Morris’s piece criticizing the network came after David Gerard, author of Attack of the 50 Foot Blockchain: Bitcoin, Blockchain, Ethereum & Smart Contracts, raised concerns about Initiative Q. Gerard questioned if the names and emails of people collected by the network will remain secure if it never goes live. Will this data become a treasure trove for hackers and scammers?
Initiative Q responded to those concerns on Twitter, saying that “collected data will not be shared or sold. If Q does not succeed we will destroy this database.”
While Initiative Q certainly has its critics, it also has some supporters. Forbes magazine contributor Lela London offered measured praise for the proposed payment network and global currency.
“Initiative Q, with an existing team of eight and no actual currency in circulation, is not the get-rich-quick scheme of dreams.

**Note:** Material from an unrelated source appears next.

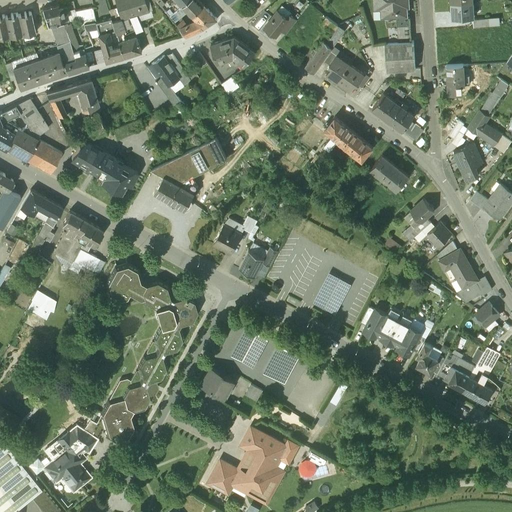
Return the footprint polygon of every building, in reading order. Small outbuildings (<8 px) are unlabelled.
[(144,0),(115,0),(118,8),(122,20),(129,17),(136,15),(148,11),(144,0)] [(198,0),(188,0),(181,6),(186,11),(191,16),(203,5),(198,0)] [(407,0),(376,0),(377,8),(386,7),(387,16),(388,16),(388,17),(396,16),(406,15),(406,7),(408,7),(407,0)] [(166,1),(161,5),(164,9),(170,5),(166,1)] [(472,2),(451,3),(452,19),(473,18),(472,2)] [(59,5),(43,9),(42,9),(48,25),(50,26),(56,27),(57,27),(55,21),(68,17),(66,11),(65,6),(60,7),(59,5)] [(174,11),(170,5),(164,9),(169,15),(174,12),(174,11)] [(203,5),(191,16),(196,20),(207,9),(203,5)] [(174,11),(174,12),(181,20),(183,14),(186,11),(181,6),(176,10),(174,11)] [(93,8),(75,11),(77,19),(79,25),(96,23),(93,8)] [(118,8),(109,11),(112,18),(113,21),(122,20),(118,8)] [(75,9),(66,11),(68,17),(69,22),(77,19),(75,11),(75,9)] [(207,9),(196,20),(191,24),(186,26),(180,29),(186,37),(203,28),(217,20),(207,9)] [(288,18),(277,10),(264,27),(276,36),(281,29),(280,29),(288,19),(288,18)] [(31,12),(17,15),(22,34),(22,35),(36,32),(31,12)] [(181,20),(174,12),(169,15),(177,25),(181,20)] [(17,14),(4,17),(8,36),(9,37),(22,34),(17,15),(17,14)] [(4,15),(0,16),(0,37),(8,36),(4,17),(4,15)] [(141,26),(136,15),(129,17),(134,29),(141,26)] [(290,15),(288,18),(288,19),(280,29),(281,29),(286,33),(297,20),(290,15)] [(338,25),(326,16),(321,23),(322,24),(327,28),(331,30),(333,32),(337,27),(338,25)] [(68,17),(55,21),(57,27),(64,25),(65,26),(69,24),(69,22),(68,17)] [(120,44),(114,46),(110,32),(116,31),(113,21),(112,18),(96,23),(107,62),(124,58),(120,44)] [(409,18),(397,19),(397,27),(410,26),(409,18)] [(489,19),(473,20),(473,27),(489,26),(489,19)] [(122,20),(113,21),(116,31),(117,35),(121,33),(126,32),(122,20)] [(181,20),(177,25),(180,29),(186,26),(182,20),(181,20)] [(73,31),(69,24),(65,26),(67,33),(73,31)] [(57,27),(56,27),(50,26),(57,46),(70,42),(67,33),(65,26),(64,25),(57,27)] [(410,26),(397,27),(398,43),(410,42),(410,26)] [(331,37),(327,44),(332,48),(344,32),(337,27),(333,32),(331,37)] [(73,31),(67,33),(70,42),(71,44),(77,42),(73,31)] [(136,36),(123,40),(121,33),(117,35),(120,44),(124,58),(142,52),(136,36)] [(326,33),(321,40),(323,41),(327,44),(331,37),(328,35),(326,33)] [(233,37),(210,45),(217,64),(233,58),(244,66),(255,52),(233,37)] [(323,41),(315,52),(313,50),(310,54),(313,56),(305,67),(314,73),(323,60),(330,50),(332,48),(327,44),(323,41)] [(398,43),(384,43),(387,71),(416,69),(414,41),(410,42),(398,43)] [(70,42),(57,46),(59,52),(60,53),(73,49),(71,44),(70,42)] [(77,42),(71,44),(73,49),(74,52),(79,50),(80,50),(77,42)] [(73,49),(60,53),(63,63),(76,59),(74,52),(73,49)] [(81,55),(79,50),(74,52),(76,59),(63,63),(67,72),(67,73),(89,67),(86,54),(81,55)] [(330,50),(323,60),(329,65),(336,55),(330,50)] [(59,52),(51,55),(58,75),(67,72),(60,53),(59,52)] [(188,77),(172,53),(163,56),(177,76),(179,75),(182,79),(180,80),(184,86),(191,81),(188,77)] [(205,62),(200,55),(199,53),(193,57),(199,66),(205,62)] [(51,55),(38,59),(45,80),(58,75),(51,55)] [(350,64),(336,55),(329,65),(331,67),(326,74),(337,82),(350,64)] [(177,76),(163,56),(152,64),(153,64),(168,86),(168,87),(175,82),(173,79),(177,76)] [(38,59),(25,64),(32,84),(45,80),(38,59)] [(11,61),(5,63),(10,80),(16,79),(13,68),(11,61)] [(32,84),(25,64),(13,68),(16,79),(19,89),(32,84)] [(168,86),(153,64),(147,68),(173,105),(181,102),(171,89),(169,91),(166,87),(168,86)] [(364,74),(350,64),(337,82),(348,90),(354,83),(356,85),(356,84),(364,74)] [(463,65),(446,66),(448,85),(449,85),(461,84),(469,84),(468,75),(464,75),(463,65)] [(196,73),(188,77),(191,81),(191,82),(198,77),(196,73)] [(364,74),(356,84),(362,88),(369,78),(364,74)] [(232,77),(221,85),(228,95),(239,87),(232,77)] [(90,79),(73,84),(75,91),(76,91),(83,110),(95,106),(94,103),(97,102),(90,79)] [(491,92),(480,110),(486,114),(505,85),(506,86),(508,84),(501,79),(492,93),(491,92)] [(73,84),(65,86),(67,94),(75,91),(73,84)] [(66,114),(58,97),(67,94),(65,86),(45,92),(48,98),(58,117),(66,114)] [(395,101),(383,93),(372,108),(389,120),(402,102),(397,98),(395,101)] [(26,99),(1,111),(5,119),(19,113),(20,114),(31,106),(26,99)] [(402,102),(389,120),(403,130),(414,115),(406,109),(408,106),(402,102)] [(31,106),(20,114),(23,119),(35,112),(31,106)] [(95,106),(83,110),(86,116),(96,112),(95,106)] [(480,110),(480,109),(467,128),(494,145),(502,134),(485,123),(489,116),(486,114),(480,110)] [(1,111),(0,111),(0,144),(5,148),(17,127),(10,123),(8,124),(2,121),(5,119),(1,111)] [(35,112),(23,119),(26,123),(32,132),(37,135),(39,134),(34,125),(43,119),(40,114),(37,116),(35,112)] [(347,127),(334,117),(329,123),(327,121),(323,126),(325,128),(324,129),(332,136),(337,139),(347,127)] [(140,118),(113,129),(117,139),(144,129),(140,118)] [(43,119),(34,125),(39,134),(48,128),(43,119)] [(459,120),(449,135),(453,139),(459,131),(464,123),(459,120)] [(32,132),(26,123),(21,130),(34,137),(37,135),(32,132)] [(423,130),(413,123),(406,133),(416,140),(423,130)] [(337,139),(336,140),(362,160),(373,147),(347,126),(337,139)] [(21,130),(17,127),(5,148),(25,159),(37,139),(34,137),(21,130)] [(453,139),(451,142),(456,146),(464,134),(459,131),(453,139)] [(502,134),(494,145),(503,152),(511,141),(502,134)] [(332,136),(324,145),(329,149),(336,140),(337,139),(332,136)] [(215,137),(151,169),(163,176),(164,175),(178,184),(180,182),(183,179),(184,180),(226,159),(215,137)] [(61,152),(37,139),(25,159),(49,173),(61,152)] [(137,173),(115,160),(115,158),(85,141),(79,144),(71,157),(104,176),(102,180),(103,181),(102,182),(102,184),(103,186),(104,187),(106,188),(108,188),(110,187),(111,185),(123,192),(130,181),(131,181),(137,173)] [(473,142),(453,151),(467,180),(479,175),(475,167),(482,163),(473,142)] [(382,155),(370,169),(396,191),(408,176),(382,155)] [(4,175),(0,181),(0,185),(5,189),(6,188),(8,189),(13,180),(4,175)] [(178,184),(164,175),(163,176),(155,191),(169,199),(167,203),(175,207),(177,204),(185,208),(187,209),(189,208),(190,207),(191,206),(192,204),(191,203),(191,201),(189,200),(197,187),(184,180),(183,179),(180,182),(178,184)] [(488,199),(484,205),(501,218),(511,201),(511,191),(500,182),(488,199)] [(0,197),(0,226),(1,227),(19,196),(7,189),(8,189),(6,188),(5,189),(0,197)] [(62,207),(31,189),(20,208),(33,215),(37,208),(49,214),(49,216),(55,220),(62,207)] [(488,199),(476,190),(470,199),(482,208),(484,205),(488,199)] [(423,199),(410,211),(421,222),(434,210),(423,199)] [(87,221),(71,212),(69,213),(68,212),(62,224),(68,227),(66,232),(77,238),(87,221)] [(257,221),(248,215),(243,224),(241,227),(244,229),(251,233),(257,221)] [(55,220),(49,216),(46,222),(52,225),(55,220)] [(236,221),(229,217),(224,223),(233,228),(236,221)] [(77,238),(76,240),(82,243),(86,236),(93,224),(87,221),(77,238)] [(233,228),(224,223),(213,244),(231,253),(231,252),(239,237),(244,229),(241,227),(243,224),(236,221),(233,228)] [(451,233),(440,221),(435,226),(427,234),(431,239),(430,239),(437,246),(451,233)] [(431,222),(422,230),(426,235),(427,234),(435,226),(431,222)] [(102,229),(93,224),(86,236),(82,243),(84,244),(86,241),(93,246),(96,240),(102,229)] [(417,225),(405,236),(410,242),(420,232),(422,230),(417,225)] [(77,238),(66,232),(55,250),(73,260),(80,248),(82,243),(76,240),(77,238)] [(410,242),(402,248),(407,253),(424,236),(420,232),(410,242)] [(399,250),(403,244),(391,238),(388,244),(399,250)] [(14,244),(5,239),(3,243),(12,248),(14,244)] [(453,240),(436,255),(439,260),(458,250),(453,240)] [(278,250),(270,246),(264,258),(262,262),(269,266),(278,250)] [(99,258),(80,248),(73,259),(82,264),(93,270),(99,258)] [(264,258),(249,249),(239,268),(255,276),(262,262),(264,258)] [(468,263),(460,249),(458,250),(439,260),(445,269),(451,266),(463,287),(463,288),(476,280),(467,264),(468,263)] [(82,264),(73,259),(73,260),(68,268),(77,273),(82,264)] [(185,295),(175,298),(170,297),(167,285),(157,279),(145,283),(141,280),(137,269),(127,263),(115,266),(106,282),(110,294),(120,300),(127,298),(129,294),(140,299),(143,298),(144,302),(155,307),(160,326),(154,336),(155,340),(152,340),(146,351),(147,354),(144,355),(138,366),(139,369),(136,370),(130,380),(131,384),(128,385),(122,395),(125,406),(133,411),(145,407),(150,397),(149,392),(154,390),(157,385),(155,379),(160,378),(166,367),(163,356),(165,352),(176,348),(182,338),(179,326),(181,322),(191,320),(196,311),(193,301),(185,295)] [(313,302),(335,313),(349,284),(327,273),(313,302)] [(476,280),(482,292),(481,292),(483,294),(492,289),(485,275),(476,280)] [(476,280),(463,288),(463,287),(456,291),(465,301),(481,292),(482,292),(476,280)] [(40,294),(36,302),(33,301),(29,309),(47,319),(50,311),(45,308),(50,299),(40,294)] [(489,302),(475,313),(486,325),(493,319),(499,314),(489,302)] [(402,311),(391,305),(387,312),(398,318),(402,311)] [(369,306),(360,322),(366,324),(374,308),(369,306)] [(386,313),(375,307),(374,308),(366,324),(363,329),(375,335),(376,333),(386,313)] [(413,317),(402,311),(398,318),(410,324),(413,317)] [(398,318),(387,312),(386,313),(376,333),(381,335),(380,336),(387,340),(398,318)] [(410,324),(398,318),(387,340),(393,343),(394,342),(399,344),(409,325),(410,324)] [(493,319),(486,325),(491,331),(497,324),(493,319)] [(511,325),(506,321),(502,326),(508,330),(511,325)] [(421,331),(409,325),(399,344),(397,347),(409,353),(419,335),(421,331)] [(231,355),(251,366),(267,339),(246,328),(231,355)] [(425,338),(419,335),(412,349),(417,352),(425,338)] [(431,346),(424,342),(417,356),(420,358),(424,352),(427,354),(431,346)] [(285,383),(298,357),(278,346),(264,372),(285,383)] [(490,354),(483,350),(478,360),(474,366),(482,370),(490,354)] [(427,354),(424,352),(420,358),(416,365),(430,373),(432,371),(438,360),(437,359),(427,354)] [(490,354),(482,370),(488,374),(497,358),(490,354)] [(445,358),(439,356),(437,359),(438,360),(432,371),(437,373),(445,358)] [(478,360),(473,357),(469,364),(471,365),(474,366),(478,360)] [(445,358),(437,373),(445,378),(453,363),(445,358)] [(474,366),(471,365),(466,373),(470,375),(473,369),(474,366)] [(234,381),(210,366),(199,384),(223,399),(234,381)] [(466,373),(456,368),(448,382),(462,390),(470,375),(466,373)] [(478,380),(474,377),(477,371),(473,369),(470,375),(462,390),(484,402),(492,388),(483,383),(487,376),(482,373),(478,380)] [(119,380),(110,398),(125,406),(122,395),(128,385),(131,384),(130,380),(126,378),(119,380)] [(262,390),(251,384),(245,394),(256,400),(262,390)] [(131,414),(133,411),(125,406),(110,398),(102,412),(110,434),(117,439),(129,436),(134,426),(131,414)] [(98,438),(84,428),(83,428),(76,424),(45,449),(52,459),(73,442),(81,452),(85,450),(89,452),(98,438)] [(267,438),(249,428),(241,444),(249,448),(238,469),(233,477),(235,479),(251,487),(249,490),(262,497),(271,481),(276,484),(283,470),(276,466),(281,457),(287,445),(269,435),(267,438)] [(42,488),(0,435),(0,511),(16,511),(17,508),(42,488)] [(281,457),(289,462),(298,444),(290,440),(287,445),(281,457)] [(81,452),(73,442),(52,459),(44,466),(53,478),(62,470),(69,478),(66,481),(73,490),(91,476),(79,462),(85,457),(81,452)] [(238,469),(220,459),(208,482),(228,493),(235,479),(233,477),(238,469)]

But it is also not worth writing off,” she wrote last week. “...A ‘Q’ — which the company hopes will become as valuable as a dollar within a decade — is in the eye of the beholder. Initiative’s own timeline predicts nothing, hopes for everything, yet commits to utilising the most advanced technology to bring a new global currency to fruition. The capacity to create Bitcoin, but better.”
Clearly, there’s no consensus about Initiative Q and its proposed risks and benefits. During a time when scams are everywhere and the public still doesn’t have a strong grasp on alternative currencies, that’s to be expected.
“There are all kinds of suspicions when we have people offering free money,” Wilf said. “We’re told to be very afraid, that this is a big red flag. But this case is very unique. We’re building a new payment network, and the only way to do that is to distribute it to people. That’s the only way we know how to be able to solve this problem. Yes, it is technically free money, but it is not worth anything.”
The fact is, Initiative Q may never get off the ground. But whatever its fate, one thing is certain: Money, as we know it, is evolving.